Financial Management for Worker Co-operatives – We Can Do Better Than This

My experience of talking to finance people in worker co-ops is that a fair bit of the orthodox methods of internal financial management and reporting are not right...

My experience of talking to finance people in worker co-ops is that a fair bit of the orthodox methods of internal financial management and reporting are not right for worker co-ops where the priority is communicating with internal members, many of whom don’t understand these normal methods. 
Much financial management is designed to report financial performance and results to financially able senior managers and external funders and investors who can also call on expertise (or at least have a vested personal interest in learning how to read a balance sheet and P&L). 

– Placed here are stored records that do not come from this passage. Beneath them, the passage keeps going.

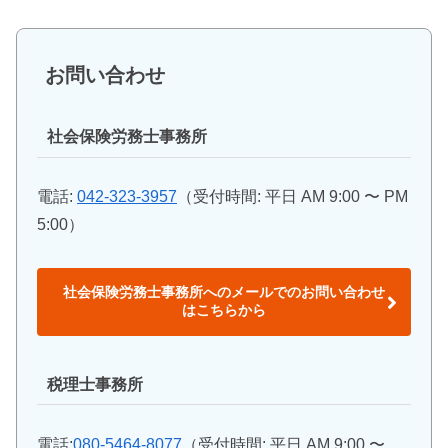
お問い合わせ
社会保険労務士事務所
電話:
042-323-3957
（受付時間: 平日 AM 9:00 〜 PM
5:00）
社会保険労務士事務所へのメールでのお問い合わせ
はこちらから
税理士事務所
電話:
080-5464-8077
（受付時間: 平日 AM 9:00 〜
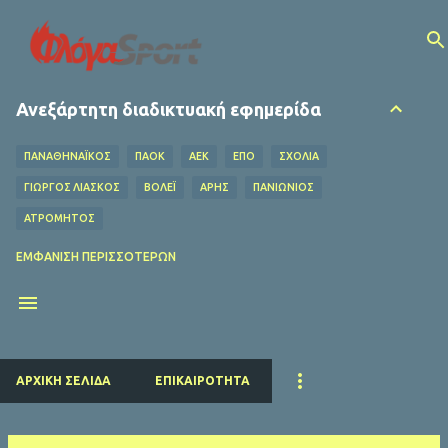
Μετάβαση στο κύριο περιεχόμενο
Ανεξάρτητη διαδικτυακή εφημερίδα
ΠΑΝΑΘΗΝΑΪΚΟΣ
ΠΑΟΚ
ΑΕΚ
ΕΠΟ
ΣΧΌΛΙΑ
ΓΙΩΡΓΟΣ ΛΙΑΣΚΟΣ
ΒΌΛΕΪ
ΑΡΗΣ
ΠΑΝΙΩΝΙΟΣ
ΑΤΡΟΜΗΤΟΣ
ΟΦΗ
ΛΕΒΑΔΕΙΑΚΟΣ
MEDIA
ΧΆΝΤΜΠΟΛ
ΕΜΦΆΝΙΣΗ ΠΕΡΙΣΣΌΤΕΡΩΝ
Ο ΦΥΛΑΡΟΎΧΑΣ
ΑΦΙΕΡΏΜΑΤΑ
ΝΤΊΝΟΣ ΚΟΎΛΗΣ
ΗΡΑΚΛΗΣ
EUROLEAGUE
FIFA
ΜΠΑΡΤΣΕΛΟΝΑ
ΔΗΜΉΤΡΗΣ ΚΟΥΜΟΥΡΤΖΉΣ
ΕΠΣ ΠΕΙΡΑΙΆ
ΕΣΗΕΑ
ΠΣΑΤ
ΕΘΝΙΚΟΣ
ΡΕΑΛ ΜΑΔΡΙΤΗΣ
ΠΑΡΙ ΣΕΝ ΖΕΡΜΕΝ
ΚΟΛΎΜΒΗΣΗ
ΑΡΧΙΚΉ ΣΕΛΊΔΑ
ΕΠΙΚΑΙΡΌΤΗΤΑ
ΛΙΒΕΡΠΟΥΛ
ΜΑΝΤΣΕΣΤΕΡ ΓΙΟΥΝΑΪΤΕΝΤ
ΜΠΑΓΕΡΝ ΜΟΝΑΧΟΥ
ΜΑΝΤΣΕΣΤΕΡ ΣΙΤΙ
ΤΣΕΛΣΙ
ΑΡΣΕΝΑΛ
ΑΤΛΕΤΙΚΟ ΜΑΔΡΙΤΗΣ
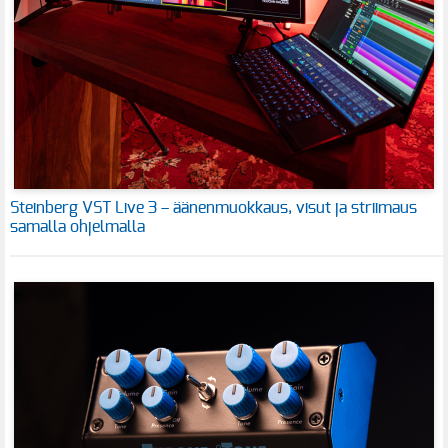
Steinberg VST Live 3 – äänenmuokkaus, visut ja striimaus
samalla ohjelmalla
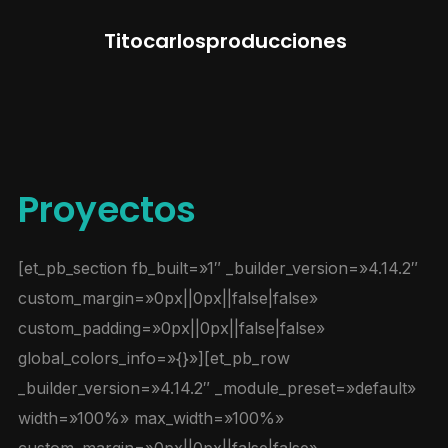
Titocarlosproducciones
Proyectos
[et_pb_section fb_built=»1″ _builder_version=»4.14.2″
custom_margin=»0px||0px||false|false»
custom_padding=»0px||0px||false|false»
global_colors_info=»{}»][et_pb_row
_builder_version=»4.14.2″ _module_preset=»default»
width=»100%» max_width=»100%»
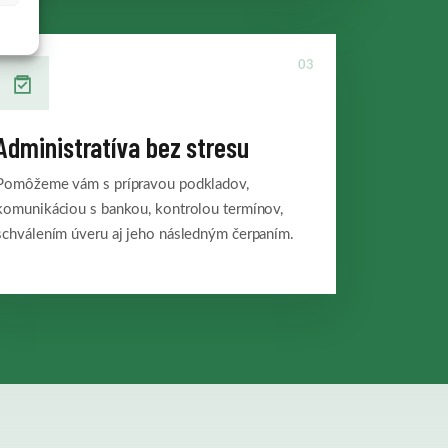
03
Administratíva bez stresu
Pomôžeme vám s prípravou podkladov,
komunikáciou s bankou, kontrolou termínov,
schválením úveru aj jeho následným čerpaním.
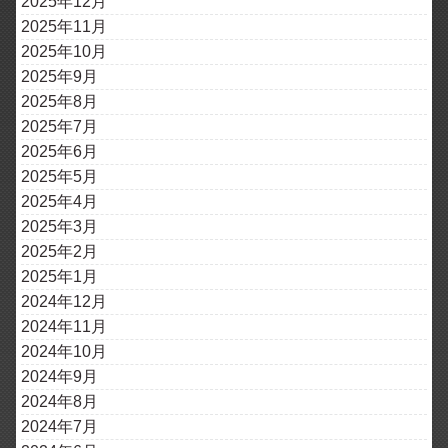
2025年12月
2025年11月
2025年10月
2025年9月
2025年8月
2025年7月
2025年6月
2025年5月
2025年4月
2025年3月
2025年2月
2025年1月
2024年12月
2024年11月
2024年10月
2024年9月
2024年8月
2024年7月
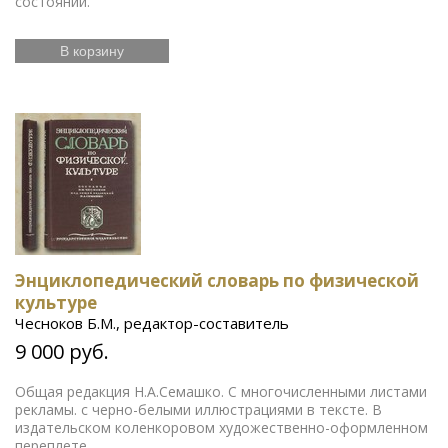
состоянии.
В корзину
Энциклопедический словарь по физической
культуре
Чесноков Б.М., редактор-составитель
9 000 руб.
Общая редакция Н.А.Семашко. С многочисленными листами
рекламы. с черно-белыми иллюстрациями в тексте. В
издательском коленкоровом художественно-оформленном
переплете.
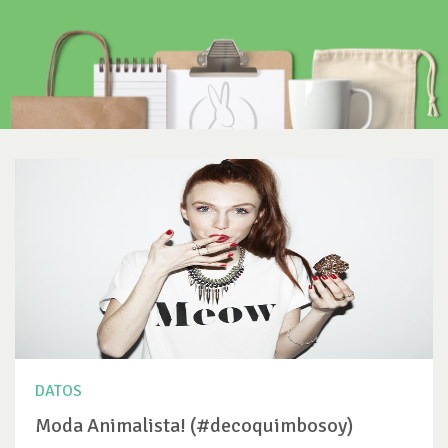
DATOS
Moda Animalista! (#decoquimbosoy)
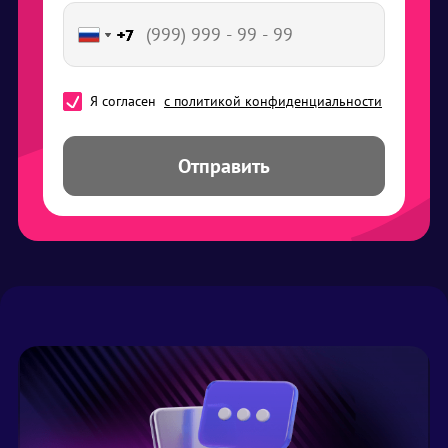
+7
+7
+7
+7
+7
Я согласен
с политикой конфиденциальности
Отправить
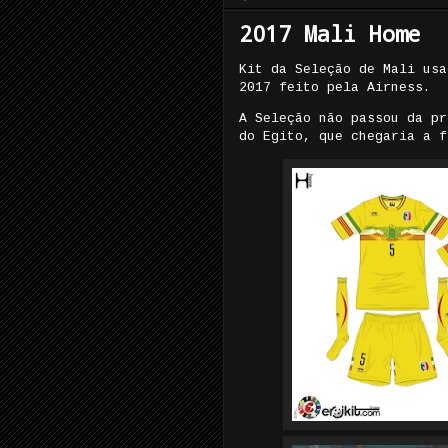
2017 Mali Home
Kit da Seleção de Mali usa
2017 feito pela Airness.
A Seleção não passou da pr
do Egito, que chegaria a f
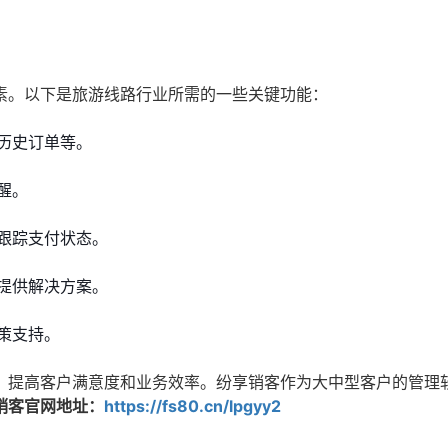
素。以下是旅游线路行业所需的一些关键功能：
历史订单等。
醒。
跟踪支付状态。
提供解决方案。
策支持。
，提高客户满意度和业务效率。纷享销客作为大中型客户的管理
销客官网地址：
https://fs80.cn/lpgyy2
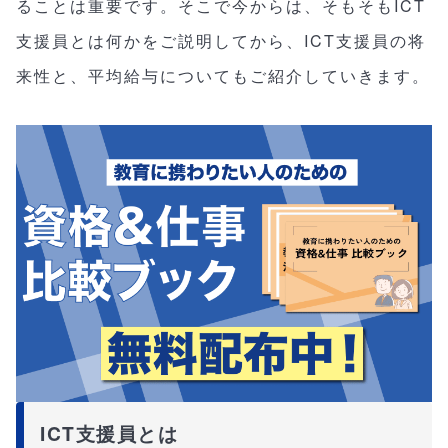
ることは重要です。そこで今からは、そもそもICT
支援員とは何かをご説明してから、ICT支援員の将
来性と、平均給与についてもご紹介していきます。
ICT支援員とは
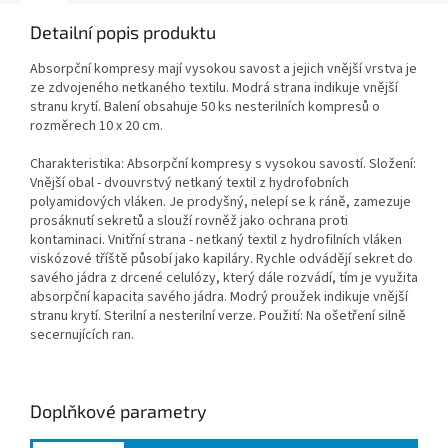
Detailní popis produktu
Absorpční kompresy mají vysokou savost a jejich vnější vrstva je
ze zdvojeného netkaného textilu. Modrá strana indikuje vnější
stranu krytí. Balení obsahuje 50 ks nesterilních kompresů o
rozměrech 10 x 20 cm.
Charakteristika: Absorpční kompresy s vysokou savostí. Složení:
Vnější obal - dvouvrstvý netkaný textil z hydrofobních
polyamidových vláken. Je prodyšný, nelepí se k ráně, zamezuje
prosáknutí sekretů a slouží rovněž jako ochrana proti
kontaminaci. Vnitřní strana - netkaný textil z hydrofilních vláken
viskózové tříště působí jako kapiláry. Rychle odvádějí sekret do
savého jádra z drcené celulózy, který dále rozvádí, tím je využita
absorpční kapacita savého jádra. Modrý proužek indikuje vnější
stranu krytí. Sterilní a nesterilní verze. Použití: Na ošetření silně
secernujících ran.
Doplňkové parametry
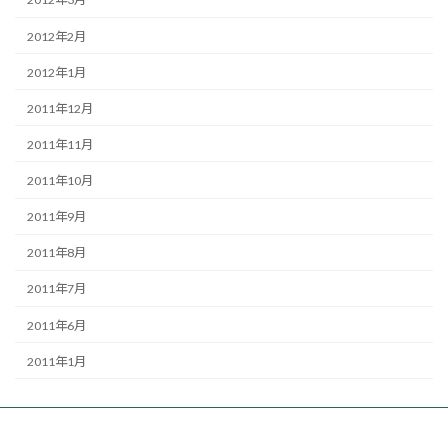
2012年2月
2012年1月
2011年12月
2011年11月
2011年10月
2011年9月
2011年8月
2011年7月
2011年6月
2011年1月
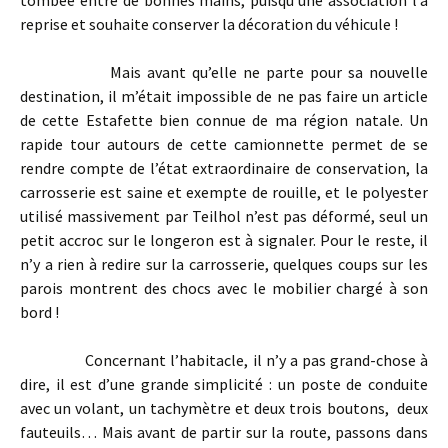
reprise et souhaite conserver la décoration du véhicule !
Mais avant qu’elle ne parte pour sa nouvelle
destination, il m’était impossible de ne pas faire un article
de cette Estafette bien connue de ma région natale. Un
rapide tour autours de cette camionnette permet de se
rendre compte de l’état extraordinaire de conservation, la
carrosserie est saine et exempte de rouille, et le polyester
utilisé massivement par Teilhol n’est pas déformé, seul un
petit accroc sur le longeron est à signaler. Pour le reste, il
n’y a rien à redire sur la carrosserie, quelques coups sur les
parois montrent des chocs avec le mobilier chargé à son
bord !
Concernant l’habitacle, il n’y a pas grand-chose à
dire, il est d’une grande simplicité : un poste de conduite
avec un volant, un tachymètre et deux trois boutons, deux
fauteuils… Mais avant de partir sur la route, passons dans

There are accountants who say that normal financial management is actually a tool for control by higher management with vested interests in keeping control, rather than freeing up entrepreneurial behaviour; see http://www.slideshare.net/LESSConf/11-12-what-is-bb BB seems more suitable for collectives to me than the normal methods.
We may have to abide by certain conventions in our external reporting but internally we can do whatever we think is appropriate. Even externally, conventional reporting underplays the financial and non-financial output benefits of worker co-ops. (Return On Capital Employed (ROCE) does not take into account profits distributed in premium wages and therefore under reports the financial performance of our better managed worker co-ops. Some of which are outperforming Apple in terms of the total financial outputs they are achieving.)
The American employee ownership literature is full of articles about how to engender an ‘ownership culture’ and much of that is ‘How do you report financial results and forward plans in a way that ordinary employee owners can understand?’. So that is why this topic is of such interest to me. Money is the only undisputed common language inside our co-ops (much as I dislike that) but only some members can speak it with all the consequences that flow from that. 
The worst of which is that the finance people do their jobs and aren’t understood and other members blunder around in their financial ignorance, not aligned behind one understanding, not able to intelligently argue a common case. Result – too many co-ops which are just surviving against the odds with inadequate business and financial performance.
So, if we had forward planning or coordination of finances which all member could understand (the reason for) and could commit to and reporting of financial performance ditto, then we can have more collective understanding of the business and what members have to do to make it a success ( or just to survive).
It would help enormously with collective performance management ( because members would have their fingers on the pulse) and emergent business development ( where groups of members identify and develop good new business development without a CEO master plan) and contingency planning ( members would spot risks and react quicker if they had easy to understand financial metrics).
There’s a project here for a radical accountant. Volunteers?